Pulmonary function tests in patients with laryngeal or tracheal involvement show diminished function in both inspiration and expiration. The erythrocyte sedimentation rate (ESR or sed rate) is typically elevated, and patients may have mild anemia. Imaging tests may show the presence of calcifications, tracheal thickening, or nodules in cartilage.

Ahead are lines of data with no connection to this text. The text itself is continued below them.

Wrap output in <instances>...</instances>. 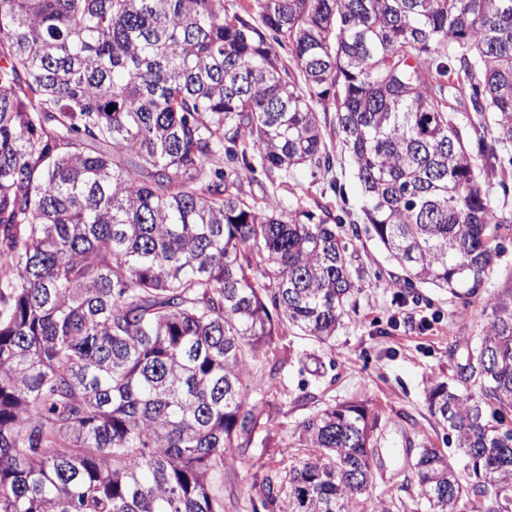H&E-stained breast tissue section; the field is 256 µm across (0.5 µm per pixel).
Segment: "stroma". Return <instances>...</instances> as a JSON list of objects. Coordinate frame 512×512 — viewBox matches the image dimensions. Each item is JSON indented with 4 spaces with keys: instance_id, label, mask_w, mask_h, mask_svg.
Wrapping results in <instances>:
<instances>
[{
    "instance_id": "obj_1",
    "label": "stroma",
    "mask_w": 512,
    "mask_h": 512,
    "mask_svg": "<svg viewBox=\"0 0 512 512\" xmlns=\"http://www.w3.org/2000/svg\"><path fill=\"white\" fill-rule=\"evenodd\" d=\"M247 197L277 192L311 206L331 200L328 181L295 171L267 178L256 172L243 181ZM361 261L368 272H382L380 283L363 289L356 308L335 336L319 343L286 331L261 350L255 378L266 384L270 420L251 448L230 453L211 489L224 499V512H251L261 495L263 472L288 466L294 449L288 440L304 418L328 404L361 401L381 416L373 462L372 491L389 492L412 505L416 488L411 464L420 448L454 454L448 433L435 422L425 401L431 382L450 377L481 335L492 313L481 299L463 304L445 290L421 288L416 298L398 303L390 287L392 266L380 247L364 241ZM281 365L269 379L273 365Z\"/></svg>"
}]
</instances>
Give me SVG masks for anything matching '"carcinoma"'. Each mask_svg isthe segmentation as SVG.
Wrapping results in <instances>:
<instances>
[{"mask_svg": "<svg viewBox=\"0 0 512 512\" xmlns=\"http://www.w3.org/2000/svg\"><path fill=\"white\" fill-rule=\"evenodd\" d=\"M259 8L0 0V512H224L210 474L264 428L260 350L335 335L365 282L357 225L241 191L306 167L345 195L326 127L406 293L469 302L512 237L487 193L512 179V0ZM483 300L426 397L456 459L419 451L413 512H512V291ZM379 421L303 420L262 508L391 512L369 493Z\"/></svg>", "mask_w": 512, "mask_h": 512, "instance_id": "cac0c4a2", "label": "carcinoma"}]
</instances>
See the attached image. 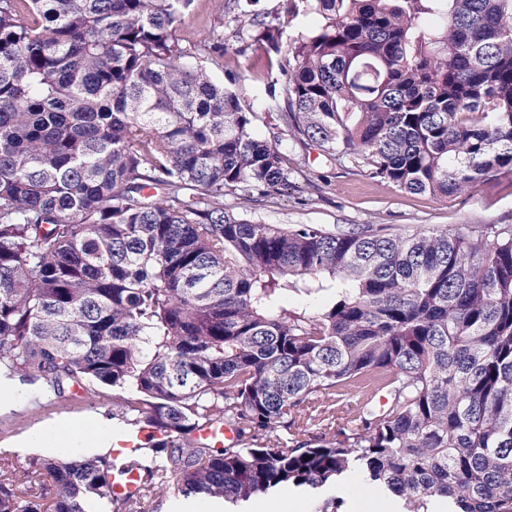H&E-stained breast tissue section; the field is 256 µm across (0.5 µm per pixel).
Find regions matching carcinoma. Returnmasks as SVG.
Masks as SVG:
<instances>
[{
  "label": "carcinoma",
  "instance_id": "carcinoma-1",
  "mask_svg": "<svg viewBox=\"0 0 512 512\" xmlns=\"http://www.w3.org/2000/svg\"><path fill=\"white\" fill-rule=\"evenodd\" d=\"M193 0H0V376L112 398L132 453L51 454L0 512H160L339 477L423 512H512V224H265L310 141L411 194L512 177V0L240 10L280 134L190 52ZM301 13L321 25L282 39ZM230 425L233 446L195 432ZM137 470L141 498L112 496ZM213 510L212 501H183L175 499L170 493L163 499L161 506V512H212Z\"/></svg>",
  "mask_w": 512,
  "mask_h": 512
}]
</instances>
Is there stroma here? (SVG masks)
<instances>
[{
    "label": "stroma",
    "instance_id": "1",
    "mask_svg": "<svg viewBox=\"0 0 512 512\" xmlns=\"http://www.w3.org/2000/svg\"><path fill=\"white\" fill-rule=\"evenodd\" d=\"M222 0H193L178 30L183 47L221 34L224 53L202 58L201 63L216 83L236 88L260 119L261 135L272 137L278 124L262 102L268 83L279 71L265 66L256 52H240L241 40L222 10ZM293 173L287 186L257 205L255 215L269 224H384L407 230L423 224L452 228L459 224H512V178L480 184L466 195L439 200L427 194H410L391 183L371 178L351 165L327 162L313 146L289 142L286 148ZM23 395L10 406L0 405V448L12 450L16 466L35 456L32 448L19 447L30 430L51 428L62 420L92 419L95 425L120 429L111 400L80 402L70 407L35 406L43 395L40 385H23Z\"/></svg>",
    "mask_w": 512,
    "mask_h": 512
}]
</instances>
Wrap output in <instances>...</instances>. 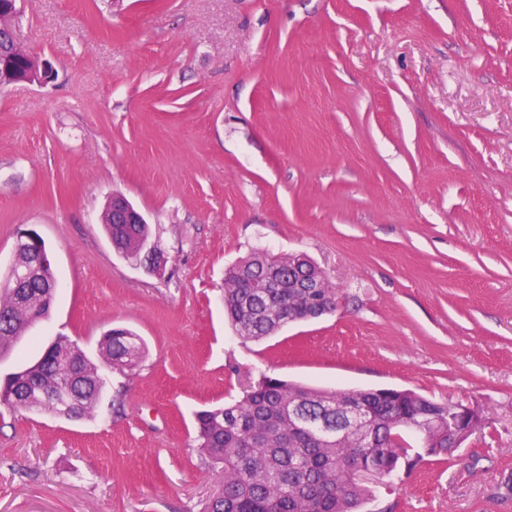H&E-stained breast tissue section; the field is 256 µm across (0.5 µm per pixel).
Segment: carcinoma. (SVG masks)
I'll list each match as a JSON object with an SVG mask.
<instances>
[{
  "instance_id": "carcinoma-1",
  "label": "carcinoma",
  "mask_w": 512,
  "mask_h": 512,
  "mask_svg": "<svg viewBox=\"0 0 512 512\" xmlns=\"http://www.w3.org/2000/svg\"><path fill=\"white\" fill-rule=\"evenodd\" d=\"M104 229L131 258L153 242L147 224L107 221ZM53 280L46 267L16 287L0 285V359L27 335L36 300ZM337 301L325 274L295 254L258 251L226 271L224 310L243 342L262 341L288 320L306 319ZM145 350L136 333L114 329L103 336L99 358L123 371L137 366ZM72 379L75 418L93 415L105 381L77 342L59 336L42 359L0 381V390L10 394L5 405L11 408L56 415L59 407L43 391ZM339 402L365 412L364 431L337 437L313 432L319 421L343 424L336 416ZM459 407L410 389H316L264 374L240 400L196 415L197 448L224 473L208 512H371L375 487L397 471L410 474L452 455ZM357 470L371 471L373 480L354 479L350 473Z\"/></svg>"
}]
</instances>
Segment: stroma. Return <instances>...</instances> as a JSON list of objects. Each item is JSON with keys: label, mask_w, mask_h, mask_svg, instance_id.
I'll list each match as a JSON object with an SVG mask.
<instances>
[{"label": "stroma", "mask_w": 512, "mask_h": 512, "mask_svg": "<svg viewBox=\"0 0 512 512\" xmlns=\"http://www.w3.org/2000/svg\"><path fill=\"white\" fill-rule=\"evenodd\" d=\"M46 87L0 89V275L36 231L58 282L0 373L113 328L146 356L94 418L0 405V512H206L194 414L270 374L475 406L452 463L375 512H512V0H19ZM145 216L163 276L98 220ZM300 252L330 315L240 343L226 269Z\"/></svg>", "instance_id": "35a3bbf8"}]
</instances>
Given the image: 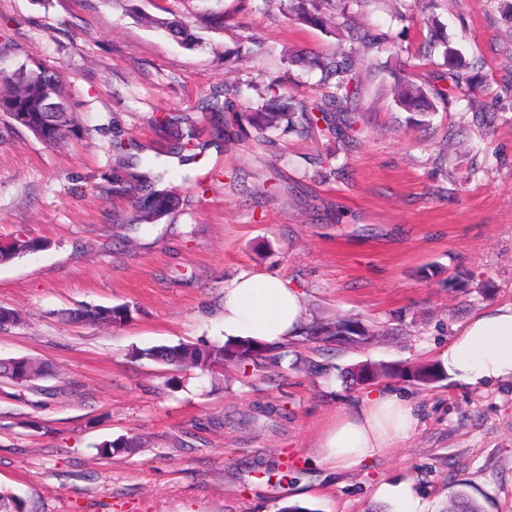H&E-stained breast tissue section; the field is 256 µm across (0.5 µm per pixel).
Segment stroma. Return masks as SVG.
Masks as SVG:
<instances>
[{"label":"stroma","mask_w":512,"mask_h":512,"mask_svg":"<svg viewBox=\"0 0 512 512\" xmlns=\"http://www.w3.org/2000/svg\"><path fill=\"white\" fill-rule=\"evenodd\" d=\"M193 18L201 0H0V73L33 54L58 70L85 128L58 147L0 116V244L40 250L0 264V357L52 370L37 389L0 379V487L28 512H395L385 486L407 484L420 512L467 491L484 512H512V382L401 374L353 382L363 363L445 362L476 313L512 303V0H380L352 13L383 37L359 58L358 118L347 140L271 130L247 111L279 78L284 95L326 92L310 54L350 42L288 18L285 0H210L224 30L189 48L147 27L157 6ZM441 29L476 83L414 123L396 75L447 87L441 55L420 58ZM233 111L218 112L224 101ZM192 130L176 155L160 117ZM161 178L180 207L132 218L138 183ZM469 279L449 281L458 271ZM269 272L298 288L309 320L349 315L376 337L281 363L180 371L135 349L224 339V289ZM130 305V320H68L86 305ZM411 400L401 447L356 470L314 463L336 417L374 388ZM284 409L265 418L258 408ZM138 436L132 454L99 443Z\"/></svg>","instance_id":"1"}]
</instances>
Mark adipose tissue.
Listing matches in <instances>:
<instances>
[{
  "label": "adipose tissue",
  "mask_w": 512,
  "mask_h": 512,
  "mask_svg": "<svg viewBox=\"0 0 512 512\" xmlns=\"http://www.w3.org/2000/svg\"><path fill=\"white\" fill-rule=\"evenodd\" d=\"M306 322L299 290L276 275L245 274L224 290L225 337L280 347L298 336ZM444 368L472 386L512 381V304L473 317L449 343ZM415 426L407 399L390 391L375 392L324 431L317 460L340 471L369 464L405 440Z\"/></svg>",
  "instance_id": "adipose-tissue-1"
}]
</instances>
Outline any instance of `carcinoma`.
<instances>
[{
    "mask_svg": "<svg viewBox=\"0 0 512 512\" xmlns=\"http://www.w3.org/2000/svg\"><path fill=\"white\" fill-rule=\"evenodd\" d=\"M336 0H288V12L300 23L312 28H325L331 22V10ZM145 22L162 30L168 36L183 44L192 45L199 41L193 32V25L174 15L158 17L147 15ZM198 26L224 29V17L217 13L205 12L195 16ZM337 35H346L360 45L362 51L369 52L378 47L381 40L367 31H360L355 25L344 19L335 26ZM429 47L443 48L442 54L451 69V86L448 91L430 90L409 79L395 84L398 105L408 112L427 115L436 109L434 100L451 97L465 86L471 85V78L466 72V65L461 56L448 46L445 37L436 33L430 35ZM357 58L353 54L331 52L303 59V62L318 67L324 80L331 83L333 91L321 101L309 104L296 102L282 96L276 91L275 82L267 86V97L262 103L248 112L235 114L236 119L247 122L257 132L264 133L271 129H283L288 132L302 126L308 134L323 137L344 138L355 122V102L358 95L353 83L352 72ZM23 79L0 85V103L11 112L25 113V120L18 125L27 130L39 142L54 146L71 138H78L83 132L73 118L67 113L63 128L52 134L41 125L40 101L46 94L66 95L63 79L54 69L49 68L31 55L26 56ZM180 205L179 196L171 189L158 188L155 184L144 185V194L138 201V218L142 223L153 224ZM39 243L30 239H17L6 248H0V264L8 263L24 254L38 250ZM131 309L127 305L105 307L85 306L73 312V318L93 325H111L129 318ZM302 335L312 344L332 343L339 336H353L361 344L369 343L374 334L357 318L338 317L328 322L313 323L304 327ZM270 349L254 339H229L223 343L210 345L162 346L146 353L134 350L132 356L146 354L164 364L178 369L198 370L211 373L226 363L247 367L258 365L268 358ZM407 371L416 381L430 385L446 378L447 373L439 363L416 364L407 367ZM396 373V368L381 363L361 364L354 368L352 377L364 385L384 376ZM48 374L47 366L35 357L28 355L0 358V378L10 381L19 388L31 389L34 382ZM140 447V442L131 437H118L106 440L98 446L99 455L110 458L114 455L130 453ZM0 512H27L26 503L9 489H0ZM448 512H483L477 501L463 491H457L450 498Z\"/></svg>",
    "mask_w": 512,
    "mask_h": 512,
    "instance_id": "cac0c4a2",
    "label": "carcinoma"
}]
</instances>
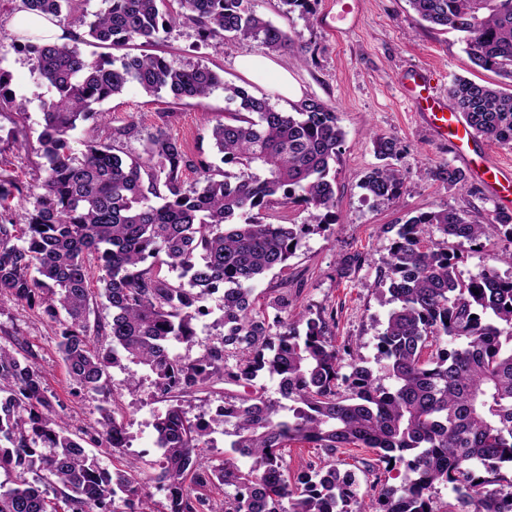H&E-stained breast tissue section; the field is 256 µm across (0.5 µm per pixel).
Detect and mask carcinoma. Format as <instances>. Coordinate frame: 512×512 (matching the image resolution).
Wrapping results in <instances>:
<instances>
[{"label":"carcinoma","instance_id":"cac0c4a2","mask_svg":"<svg viewBox=\"0 0 512 512\" xmlns=\"http://www.w3.org/2000/svg\"><path fill=\"white\" fill-rule=\"evenodd\" d=\"M22 8L63 27L86 28L71 43L7 44L25 51L33 73L55 91L37 137L45 177L40 192L0 175V296L37 308L59 326V348L72 381L101 397L100 436L83 444L53 415L43 376L29 353L0 347V512H155L137 466L109 471L91 445L124 448L123 425L106 406V370L126 361L154 376L171 404L157 418L156 479L167 491L164 512H448L432 495L437 485L456 494L457 512H512L511 490L499 488L512 464V276L485 267L464 279L449 242L474 246L503 235L512 240V214L497 211L483 223L454 209L424 212L393 224L379 290L389 306L377 336L374 365L351 360L342 372L336 315L290 323L288 288L257 304L253 284L284 271L301 239L336 223L330 177L344 133L333 106L307 98L280 112L267 98L229 85L207 66L175 67L157 54L132 55L130 44L156 41L177 25L233 45L261 42L272 53L299 58L305 49L260 17L248 0H21ZM419 17L463 34L474 65L508 80L509 89L457 78L448 107L490 142L512 143V0H408ZM107 45L112 55L88 57L82 45ZM131 83L144 92L168 91L200 106L218 87L234 106L209 129L219 162L188 153L163 130L137 156L123 154L133 123L106 140L88 138L75 153L71 132L98 124L95 106ZM0 68V114L23 102L7 88ZM383 164L363 187L376 200L400 194L405 174L388 163L395 140L376 136ZM197 174L184 189L183 174ZM435 177L464 189V172L440 165ZM23 195L19 213L10 200ZM306 206L311 224H267L266 208ZM441 240L427 243L433 232ZM100 272L89 288L87 263ZM366 262L339 257L344 278ZM176 277H170V273ZM222 295L220 333L191 354L196 324ZM111 319L91 318L97 299ZM276 311L269 316L268 309ZM186 345L185 354L173 352ZM279 380L270 398L259 379ZM389 380L390 385L383 384ZM219 383L249 387L224 393L208 422L187 417L182 399L210 393ZM232 429L224 456L206 465L211 422ZM302 441L325 458L294 478L285 448ZM355 446L376 451L402 483H376L360 495L336 452ZM234 487L218 501L213 492Z\"/></svg>","mask_w":512,"mask_h":512}]
</instances>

Current diagnostic criteria for RPC include cartilaginous tissue inflammation in two of three sites (external ear, nasal cartilage, or larynx/trachea), and two other features, including eye inflammation, ear (audiovestibular) damage, or arthritis in the absence of RF. Biopsy is no longer considered necessary for diagnosis although it can be helpful in distinguishing RPC from other rheumatic conditions. A muscle biopsy and a blood test for creatinine phosphokinase (CPK, CK) are useful in differentiating RPC from polymyositis. In polymyositis, the CPK is markedly elevated and muscle changes are noted.
TREATMENT
Corticosteroids are the primary treatment for RPC. Non-steroidal anti-inflammatory medications are also used to help manage pain.
Untreated, relapsing polychondritis has a high mortality rate. Mortality is usually due to respiratory problems such as airway obstruction, pneumonia, aortic valve disease, or aortic aneurysm.